The vice-chairman of the Cocoa Association of Nigeria, Thomas Ekpenriebe, has said the currently foreign buyers are not patronising Nigerian cocoa because its bean count is very low compared to others.
He said this in an interview with journalists in Benin while speaking on the challenges facing cocoa farmers in Edo State.
“The bean count of our cocoa is very low; 300 seeds, or at most 310 or 320 are supposed to give you a kilo. So, if 300 didn’t give you a kilo, it means the seeds didn’t do well and the weight would be less.
“Foreign buyers are not making profit because by the time they peel the seeds, the beans inside would not be encouraging. So they don’t buy our cocoa now, but they are waiting until the beans count appreciates before they start.
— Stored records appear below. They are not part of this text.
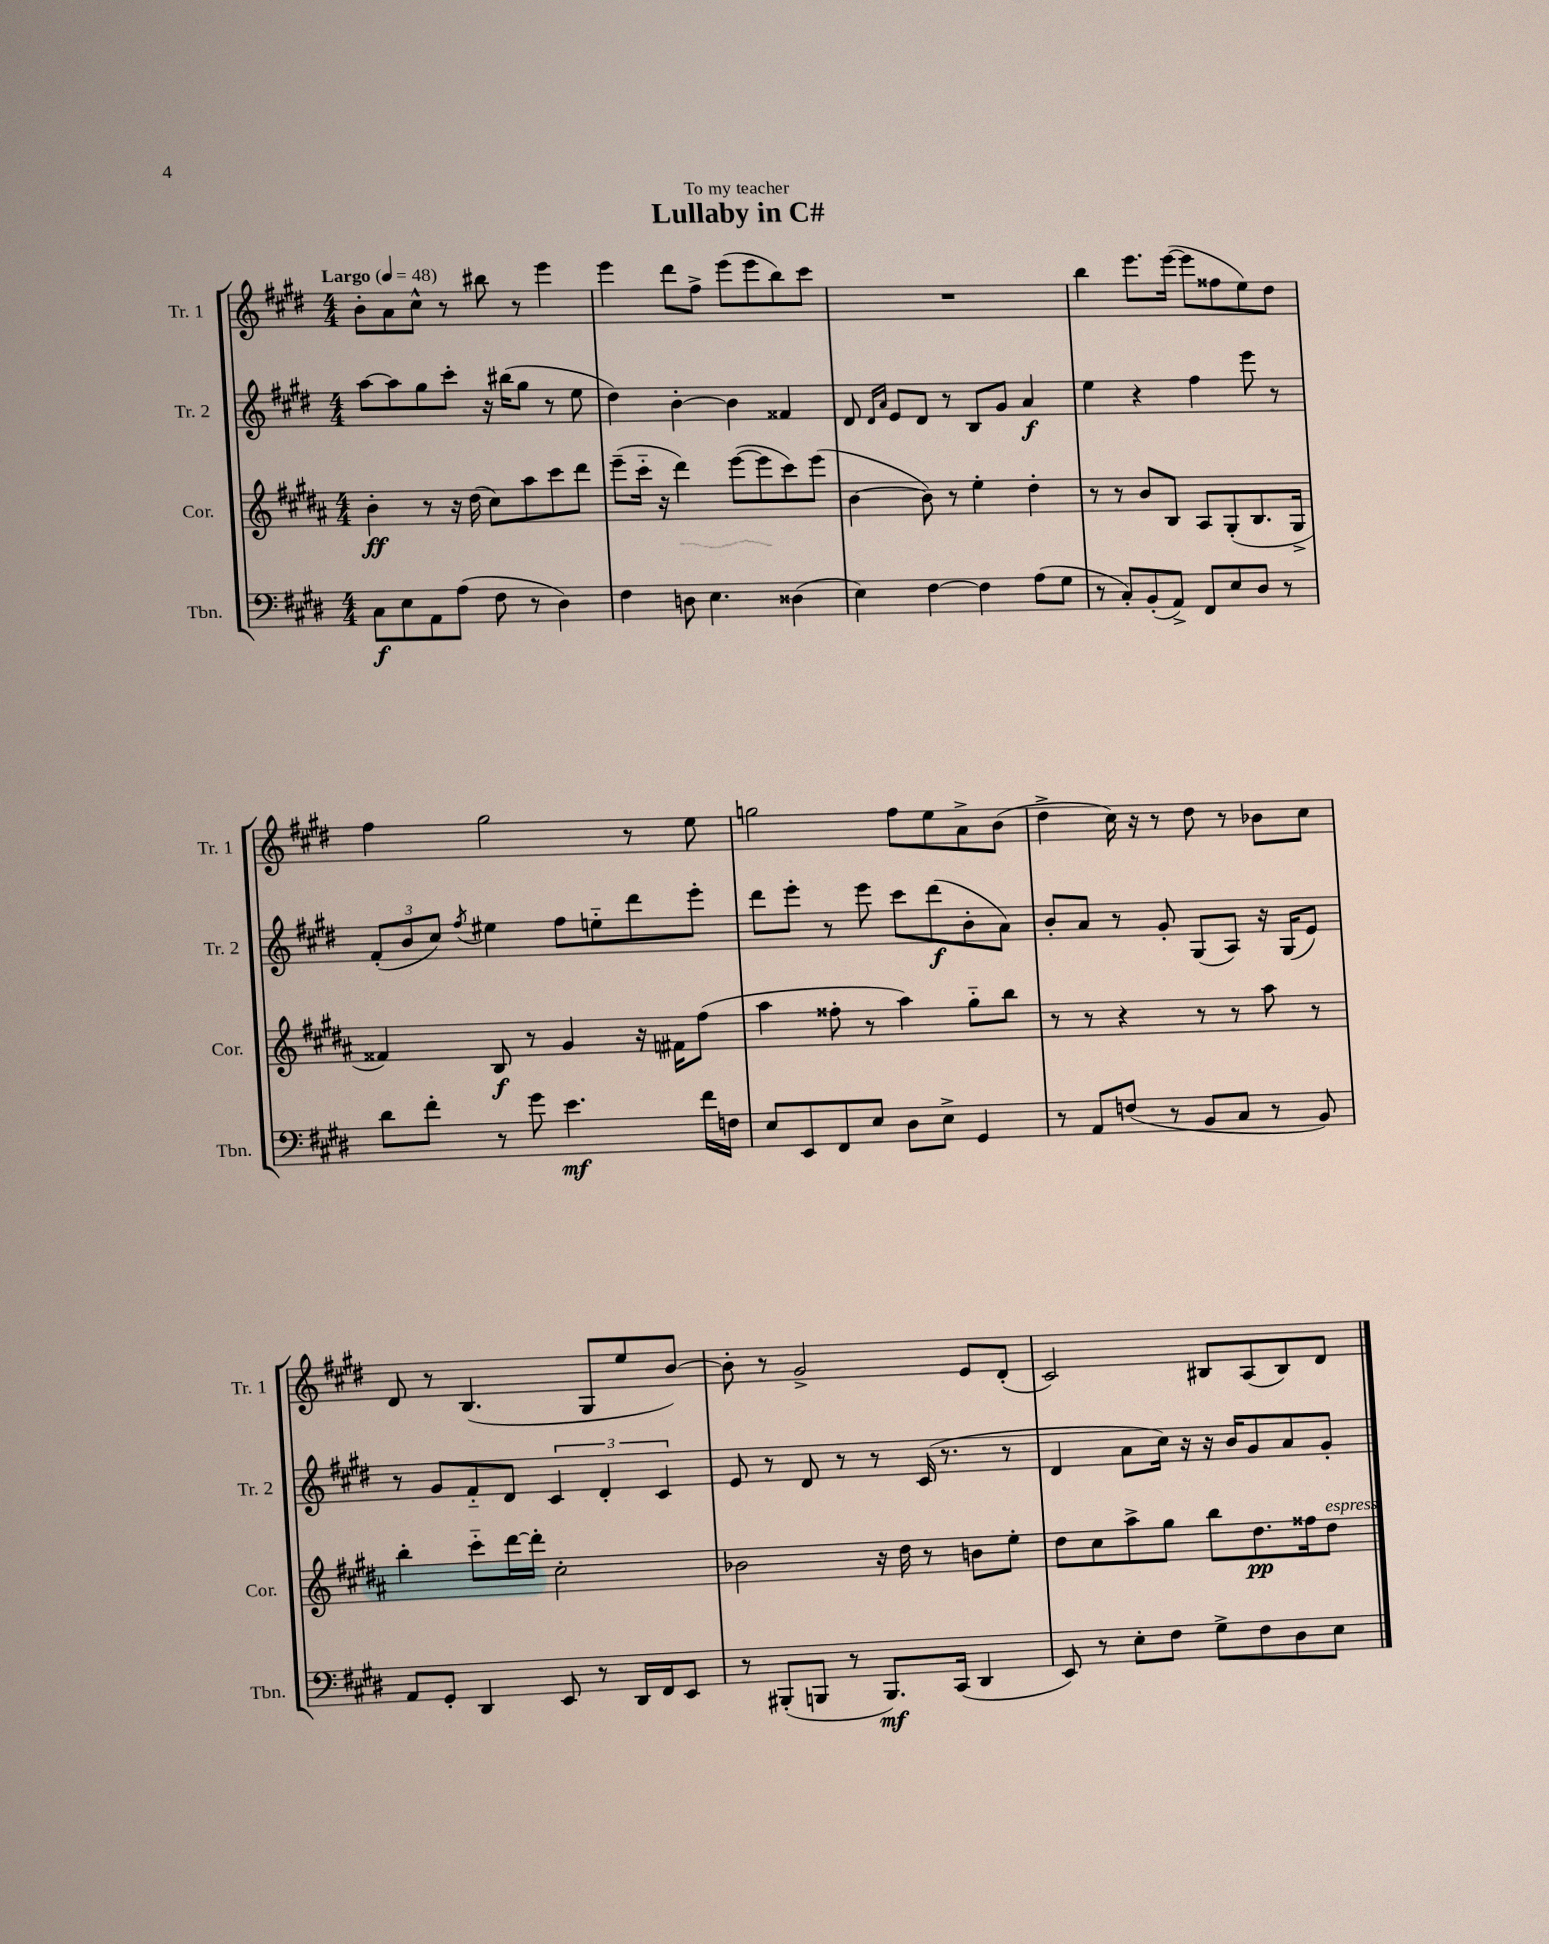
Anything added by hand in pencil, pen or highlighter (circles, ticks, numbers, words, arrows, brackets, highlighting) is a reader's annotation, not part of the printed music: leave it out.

**kern	**kern	**kern	**kern
*staff4	*staff3	*staff2	*staff1
*clefF4	*clefG2	*clefG2	*clefG2
*k[f#c#g#d#]	*k[f#c#g#d#a#]	*k[f#c#g#d#]	*k[f#c#g#d#]
*M4/4	*M4/4	*M4/4	*M4/4
*MM48	*MM48	*MM48	*MM48
8C#	4b'	[8aa	8b'
8E	.	8aa]	8a
8AA	8r	8gg#	8cc#^^
(8A	16r	8ccc#'	8r
.	(16dd#	.	.
8F#	8cc#)	16r	8bb#
.	.	(16bb#	.
8r	8aa#	8gg#	8r
4D#)	8ccc#	8r	4eee
.	8ddd#	8ee	.
=	=	=	=
4F#	(8eee~	4dd#)	4eee
.	16ccc#'~	.	.
.	16r	.	.
8D	4ddd#)	[4b'	8ddd#
4.E	.	.	8ff#^
.	([8eee	4b]	(8eee
.	8eee]	.	8eee
(4D##	8ccc#)	4f##	8bb)
.	(8eee	.	8ccc#
=	=	=	=
4E)	[4b	8d#	1r
.	.	16qqd#	.
.	.	16qqa	.
.	.	8e	.
[4F#	8b])	8d#	.
.	8r	8r	.
4F#]	4ee'	8B	.
.	.	8g#	.
(8A	4dd#'	4a	.
8G#	.	.	.
=	=	=	=
8r	8r	4ee	4bb
8C#')	8r	.	.
(8BB'	8b	4r	8.eee
8AA^)	8B	.	.
.	.	.	([16eee
8FF#	8A#	4ff#	8eee]
8E	(8G#'	.	8ff##
8D#	8.B	8eee	8ee)
8r	.	8r	8dd#
.	16G#^	.	.
=	=	=	=
8d#	4f##)	(12f#'	4ff#
.	.	12b	.
8f#'	.	.	.
.	.	12cc#)	.
.	.	8qff#	.
8r	8B	4ee#	2gg#
8g#	8r	.	.
4.e	4g#	8ff#	.
.	.	8ee'~	.
.	16r	8ddd#	8r
.	16f#	.	.
16f#	(8ff#	8eee'	8ee
16F	.	.	.
=	=	=	=
8E	4aa#	8ddd#	2gg
8EE	.	8eee'	.
8FF#	8ff##'	8r	.
8E	8r	8eee	.
8D#	4aa#)	8ccc#	8ff#
8E^	.	(8ddd#	8ee
4GG#	8gg#'~	8b'	8a^
.	8bb	8a)	(8b
=	=	=	=
8r	8r	8b'	4dd#^
8AA	8r	8a	.
(8F	4r	8r	16cc#)
.	.	.	16r
8r	.	8g#'	8r
8BB	8r	(8G#	8dd#
8C#	8r	8A)	8r
8r	8aa#	16r	8b-
.	.	(16G#	.
8BB)	8r	8e)	8cc#
=	=	=	=
8AA	4bb'	8r	8d#
8GG#'	.	8g#	8r
4DD#	8ccc#'~	8f#'~	(4.B
.	[16ddd#	8d#	.
.	16ddd#']	.	.
8EE	2cc#'	6c#	.
8r	.	.	8G#
.	.	6d#'	.
16DD#	.	.	8ee
16FF#	.	.	.
.	.	6c#	.
8EE	.	.	[8b)
=	=	=	=
8r	2b-	8e	8b']
(8BBB#'	.	8r	8r
8BBB	.	8d#	2g#^
8r	.	8r	.
8.BBB)	16r	8r	.
.	16dd#	.	.
.	8r	(16c#	.
(16CC#	.	8.r	.
4DD#	8b	.	8e
.	8ee'	8r	(8d#'
=	=	=	=
8EE)	8dd#	4d#	2c#)
8r	8cc#	.	.
8E'	8aa#^	8a	.
8F#	8gg#	16cc#)	.
.	.	16r	.
8G#^	8bb	16r	8B#
.	.	16b	.
8F#	8.dd#	8g#	(8A
8D#	.	8a	8B#)
.	16ff##	.	.
8E	8dd#	8g#'	8d#
==	==	==	==
*-	*-	*-	*-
“So, for two months now, that led to the reduction in price from N1,100 to N900 or N950. Cocoa farmers are losing N200 or N150 per kilo,” he said.
He attributed the development to short rainfall in the country, coupled with the fact that cocoa farmers are not into irrigation in the southern part of the country, adding that once there is irrigation or adequate rainfall, the challenges of bean count would have been overcome for the benefit of farmers.
“Presently, there is cocoa but no money outside. Even those that are ready to buy reduce the price from N1,150 per kilo to N900 or N950, depending on the area per kg instead of N1,100 two months ago. That’s one challenge,’’ he noted.
He lamented that one of the challenges faced by cocoa farmers was climate change, which he said had affected the rainy season.
“Since June 1 in our area, we have not seen rain, and this is the time when farmers are supposed to be transplanting cocoa but there’s no rain; and before you know it, dry season will set in and the cocoa may die. This, among others, is affecting us,’’ he said.
He lamented that following the development, people were switching from cocoa to plant oil palm, which is weather-resistant.
According to him, Ondo cocoa farmers are doing better than their counterparts in Edo State due to government intervention, which is lacking in the state.
While calling on both the federal and state governments to encourage cocoa farming, he appealed to the federal government to add derivatives, such as cocoa juice or chocolate to its school feeding programme to encourage local consumption and production.
He said, “We approached the federal government in 2016, saying that cocoa drink should be added to the school feeding programme. That’s what Ivory Coast is doing and they are making it. In production, they process 40 to 60 per cent and ship 40 per cent abroad. The same thing is happening in Ghana, but here in Nigeria, how many people are eating chocolate?”